TobikoData / sqlmesh

Efficient data transformation and modeling framework that is backwards compatible with dbt.
https://sqlmesh.com
Apache License 2.0
1.6k stars 142 forks source link

Seed files do not correctly display Danish characters æ, ø, å when exported to MSSQL #2528

Closed jonaswvd closed 4 months ago

jonaswvd commented 4 months ago

UTF-8 encoded csv files with æøå, are displayed as weird characters æ, ø etc. in the database when using MSSQL.
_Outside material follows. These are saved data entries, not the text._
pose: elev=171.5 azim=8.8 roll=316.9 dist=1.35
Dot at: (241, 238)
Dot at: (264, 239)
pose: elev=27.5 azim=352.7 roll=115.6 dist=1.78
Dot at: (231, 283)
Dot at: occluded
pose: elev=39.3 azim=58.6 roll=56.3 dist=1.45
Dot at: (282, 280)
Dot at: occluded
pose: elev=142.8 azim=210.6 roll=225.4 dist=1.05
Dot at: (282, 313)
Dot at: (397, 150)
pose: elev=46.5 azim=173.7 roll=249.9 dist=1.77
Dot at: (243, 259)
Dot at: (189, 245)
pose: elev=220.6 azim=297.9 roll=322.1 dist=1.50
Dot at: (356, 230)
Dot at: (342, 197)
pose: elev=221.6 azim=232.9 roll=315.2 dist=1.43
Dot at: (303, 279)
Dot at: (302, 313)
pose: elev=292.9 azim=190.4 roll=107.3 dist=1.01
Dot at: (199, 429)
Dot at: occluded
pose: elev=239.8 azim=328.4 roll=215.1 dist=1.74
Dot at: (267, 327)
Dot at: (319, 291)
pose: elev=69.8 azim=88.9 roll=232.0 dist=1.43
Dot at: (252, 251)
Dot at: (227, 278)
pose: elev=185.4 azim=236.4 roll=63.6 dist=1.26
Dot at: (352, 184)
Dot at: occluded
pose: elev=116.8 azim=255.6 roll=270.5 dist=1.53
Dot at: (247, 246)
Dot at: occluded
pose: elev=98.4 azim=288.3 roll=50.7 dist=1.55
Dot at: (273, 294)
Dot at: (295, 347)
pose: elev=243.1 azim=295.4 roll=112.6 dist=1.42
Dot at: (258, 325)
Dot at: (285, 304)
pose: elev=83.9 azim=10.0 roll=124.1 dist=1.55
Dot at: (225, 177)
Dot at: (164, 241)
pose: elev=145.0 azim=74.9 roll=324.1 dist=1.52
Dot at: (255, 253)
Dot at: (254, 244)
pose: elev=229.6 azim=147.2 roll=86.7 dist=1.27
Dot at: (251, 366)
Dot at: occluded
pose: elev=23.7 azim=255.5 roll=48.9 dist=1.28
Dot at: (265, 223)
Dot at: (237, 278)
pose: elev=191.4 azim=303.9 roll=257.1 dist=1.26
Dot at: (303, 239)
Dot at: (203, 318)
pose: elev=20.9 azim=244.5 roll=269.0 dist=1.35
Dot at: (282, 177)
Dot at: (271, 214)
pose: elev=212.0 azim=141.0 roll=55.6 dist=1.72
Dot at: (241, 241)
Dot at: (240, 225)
I believe the issue is due to use of the pymssql's bulk_copy() method at: https://github.com/TobikoData/sqlmesh/blob/main/sqlmesh/core/engine_adapter/mssql.py#L180

How to reproduce

-- Assumes a table exist like:
CREATE TABLE [sqlmesh__portman].[test_bulk_copy](
       [transaction_type_key] [bigint] NULL,
       [transaction_code] [varchar](max) NULL,
       [transaction_type] [varchar](max) NULL,
       [alternative_transaction_subtype] [varchar](max) NULL,
       [investment_activity_type] [varchar](max) NULL
) ON [PRIMARY] TEXTIMAGE_ON [PRIMARY]
import pymssql

mssql_user = "user"
mssql_password = "password"
host = "172.20.0.9"
port = 1435

conn = pymssql.connect(
    host=host,
    port=port,
    user=mssql_user,
    password=mssql_password,
    database="datafoundations_test",
    charset="UTF-8"  # charset=None neither works
)

rows = [
    (19, 'RG', 'Værdiregulering', ' ', None), 
    (21, '00', 'Køb af aktier', None, None)
]

conn.bulk_copy('sqlmesh__portman.test_bulk_copy', rows)
conn.commit()
conn.close()

A workaround

I can get bulk_copy() to work if charset="cp1252" or charset="ISO-8859-1" is set on the connection:

import pymssql

mssql_user = "user"
mssql_password = "password"
host = "172.20.0.9"
port = 1435

conn = pymssql.connect(
host=host,
port=port,
user=mssql_user,
password=mssql_password,
database="datafoundations_test",
charset="cp1252" or charset="ISO-8859-1",
)

rows = [
    (19, 'RG', 'Værdiregulering', ' ', None), 
    (21, '00', 'Køb af aktier', None, None),
]

conn.bulk_copy('sqlmesh__portman.test_bulk_copy', rows)
conn.commit()
conn.close()

For charset="UTF-8" I haven't found a solution, this might be due to bulk_copy problems: https://github.com/pymssql/pymssql/issues/725

Background

There seems to be multiple configuration options to consider:

I'm not completely sure that they are all relevant, as I haven't found any solutions with UTF-8 charset. Similarly, specifying either "cp1252" or charset="ISO-8859-1" works independently of the datatype and collation type.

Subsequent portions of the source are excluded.